A magneto-optical trap, which can hold neutral francium atoms for short periods of time.

Francium can be synthesized by a fusion reaction when a gold-197 target is bombarded with a beam of oxygen-18 atoms from a linear accelerator in a process originally developed at the physics department of the State University of New York at Stony Brook in 1995. Depending on the energy of the oxygen beam, the reaction can yield francium isotopes with masses of 209, 210, and 211.

^{197}Au + ^{18}O → ^{209}Fr + 6 n
^{197}Au + ^{18}O → ^{210}Fr + 5 n
^{197}Au + ^{18}O → ^{211}Fr + 4 n

Image of light emitted by a sample of 200,000 francium atoms in a magneto-optical trap
Heat image of 200,000 francium atoms in a magneto-optical trap, around 100 attograms

The francium atoms leave the gold target as ions, which are neutralized by collision with yttrium and then isolated in a magneto-optical trap (MOT) in a gaseous unconsolidated state. Although the atoms only remain in the trap for about 30 seconds before escaping or undergoing nuclear decay, the process supplies a continual stream of fresh atoms. The result is a steady state containing a fairly constant number of atoms for a much longer time. The original apparatus could trap up to a few thousand atoms, while a later improved design could trap over 300,000 at a time. Sensitive measurements of the light emitted and absorbed by the trapped atoms provided the first experimental results on various transitions between atomic energy levels in francium. Initial measurements show very good agreement between experimental values and calculations based on quantum theory. The research project using this production method relocated to TRIUMF in 2012, where over 10^{6} francium atoms have been held at a time, including large amounts of ^{209}Fr in addition to ^{207}Fr and ^{221}Fr.

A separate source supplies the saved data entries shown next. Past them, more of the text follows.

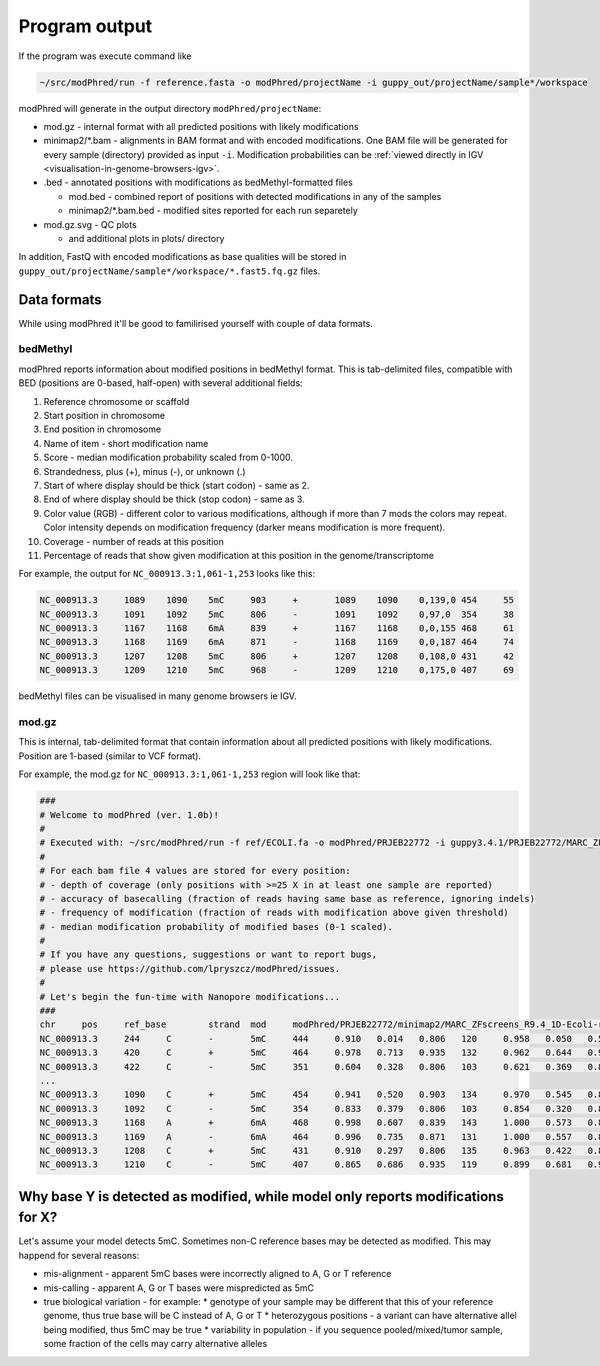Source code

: Program output
==============
If the program was execute command like

.. code-block:: bash

   ~/src/modPhred/run -f reference.fasta -o modPhred/projectName -i guppy_out/projectName/sample*/workspace

modPhred will generate in the output directory ``modPhred/projectName``:

* mod.gz - internal format with all predicted positions with likely modifications
* minimap2/*.bam - alignments in BAM format and with encoded modifications.
  One BAM file will be generated for every sample (directory) provided as input ``-i``.
  Modification probabilities can be :ref:`viewed directly in IGV <visualisation-in-genome-browsers-igv>`.
  
* .bed - annotated positions with modifications as bedMethyl-formatted files
  
  * mod.bed - combined report of positions with detected modifications in any of the samples
  * minimap2/*.bam.bed - modified sites reported for each run separetely
    
* mod.gz.svg - QC plots
  
  * and additional plots in plots/ directory

In addition, FastQ with encoded modifications as base qualities will be stored in
``guppy_out/projectName/sample*/workspace/*.fast5.fq.gz`` files.

Data formats
------------
While using modPhred it'll be good to familirised yourself with couple of data formats.

bedMethyl
^^^^^^^^^
modPhred reports information about modified positions in bedMethyl format. This is tab-delimited files, compatible with BED (positions are 0-based, half-open) with several additional fields:

#. Reference chromosome or scaffold
#. Start position in chromosome
#. End position in chromosome
#. Name of item - short modification name
#. Score - median modification probability scaled from 0-1000.
#. Strandedness, plus (+), minus (-), or unknown (.)
#. Start of where display should be thick (start codon) - same as 2.
#. End of where display should be thick (stop codon) - same as 3.
#. Color value (RGB) - different color to various modifications, although if more than 7 mods the colors may repeat. Color intensity depends on modification frequency (darker means modification is more frequent).
#. Coverage - number of reads at this position
#. Percentage of reads that show given modification at this position in the genome/transcriptome

For example, the output for ``NC_000913.3:1,061-1,253`` looks like this:

.. code-block:: bash

   NC_000913.3     1089    1090    5mC     903     +       1089    1090    0,139,0 454     55
   NC_000913.3     1091    1092    5mC     806     -       1091    1092    0,97,0  354     38
   NC_000913.3     1167    1168    6mA     839     +       1167    1168    0,0,155 468     61
   NC_000913.3     1168    1169    6mA     871     -       1168    1169    0,0,187 464     74
   NC_000913.3     1207    1208    5mC     806     +       1207    1208    0,108,0 431     42
   NC_000913.3     1209    1210    5mC     968     -       1209    1210    0,175,0 407     69

bedMethyl files can be visualised in many genome browsers ie IGV.

mod.gz
^^^^^^
This is internal, tab-delimited format that contain information about
all predicted positions with likely modifications.
Position are 1-based (similar to VCF format).

For example, the mod.gz for ``NC_000913.3:1,061-1,253`` region will look like that:

.. code-block:: bash

   ###
   # Welcome to modPhred (ver. 1.0b)!
   # 
   # Executed with: ~/src/modPhred/run -f ref/ECOLI.fa -o modPhred/PRJEB22772 -i guppy3.4.1/PRJEB22772/MARC_ZFscreens_R9.4_1D-Ecoli-run_FAF05145/workspace guppy3.4.1/PRJEB22772/MARC_ZFscreens_R9.4_2D-Ecoli-run_FAF05711/workspace -t3
   #
   # For each bam file 4 values are stored for every position:
   # - depth of coverage (only positions with >=25 X in at least one sample are reported)
   # - accuracy of basecalling (fraction of reads having same base as reference, ignoring indels)
   # - frequency of modification (fraction of reads with modification above given threshold)
   # - median modification probability of modified bases (0-1 scaled). 
   #
   # If you have any questions, suggestions or want to report bugs,
   # please use https://github.com/lpryszcz/modPhred/issues.
   # 
   # Let's begin the fun-time with Nanopore modifications...
   ###
   chr     pos     ref_base        strand  mod     modPhred/PRJEB22772/minimap2/MARC_ZFscreens_R9.4_1D-Ecoli-run_FAF05145.bam depth        modPhred/PRJEB22772/minimap2/MARC_ZFscreens_R9.4_1D-Ecoli-run_FAF05145.bam basecall_accuracy    modPhred/PRJEB22772/minimap2/MARC_ZFscreens_R9.4_1D-Ecoli-run_FAF05145.bam mod_frequency        modPhred/PRJEB22772/minimap2/MARC_ZFscreens_R9.4_1D-Ecoli-run_FAF05145.bam median_mod_prob      modPhred/PRJEB22772/minimap2/MARC_ZFscreens_R9.4_2D-Ecoli-run_FAF05711.bam depth        modPhred/PRJEB22772/minimap2/MARC_ZFscreens_R9.4_2D-Ecoli-run_FAF05711.bam basecall_accuracy    modPhred/PRJEB22772/minimap2/MARC_ZFscreens_R9.4_2D-Ecoli-run_FAF05711.bam mod_frequency        modPhred/PRJEB22772/minimap2/MARC_ZFscreens_R9.4_2D-Ecoli-run_FAF05711.bam median_mod_prob
   NC_000913.3     244     C       -       5mC     444     0.910   0.014   0.806   120     0.958   0.050   0.581
   NC_000913.3     420     C       +       5mC     464     0.978   0.713   0.935   132     0.962   0.644   0.935
   NC_000913.3     422     C       -       5mC     351     0.604   0.328   0.806   103     0.621   0.369   0.839
   ... 
   NC_000913.3     1090    C       +       5mC     454     0.941   0.520   0.903   134     0.970   0.545   0.871
   NC_000913.3     1092    C       -       5mC     354     0.833   0.379   0.806   103     0.854   0.320   0.806
   NC_000913.3     1168    A       +       6mA     468     0.998   0.607   0.839   143     1.000   0.573   0.806
   NC_000913.3     1169    A       -       6mA     464     0.996   0.735   0.871   131     1.000   0.557   0.806
   NC_000913.3     1208    C       +       5mC     431     0.910   0.297   0.806   135     0.963   0.422   0.806
   NC_000913.3     1210    C       -       5mC     407     0.865   0.686   0.935   119     0.899   0.681   0.968



Why base Y is detected as modified, while model only reports modifications for X?
---------------------------------------------------------------------------------
Let's assume your model detects 5mC. Sometimes non-C reference bases may be detected as modified.
This may happend for several reasons:

* mis-alignment - apparent 5mC bases were incorrectly aligned to A, G or T reference
* mis-calling - apparent A, G or T bases were mispredicted as 5mC
* true biological variation - for example:
  * genotype of your sample may be different that this of your reference genome,
  thus true base will be C instead of A, G or T
  * heterozygous positions - a variant can have alternative allel being modified,
  thus 5mC may be true
  * variability in population - if you sequence pooled/mixed/tumor sample,
  some fraction of the cells may carry alternative alleles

Other synthesis methods include bombarding radium with neutrons, and bombarding thorium with protons, deuterons, or helium ions.

^{223}Fr can also be isolated from samples of its parent ^{227}Ac, the francium being milked via elution with NH_{4}Cl–CrO_{3} from an actinium-containing cation exchanger and purified by passing the solution through a silicon dioxide compound loaded with barium sulfate.

In 1996, the Stony Brook group trapped 3000 atoms in their MOT, which was enough for a video camera to capture the light given off by the atoms as they fluoresce. Francium has not been synthesized in amounts large enough to weigh.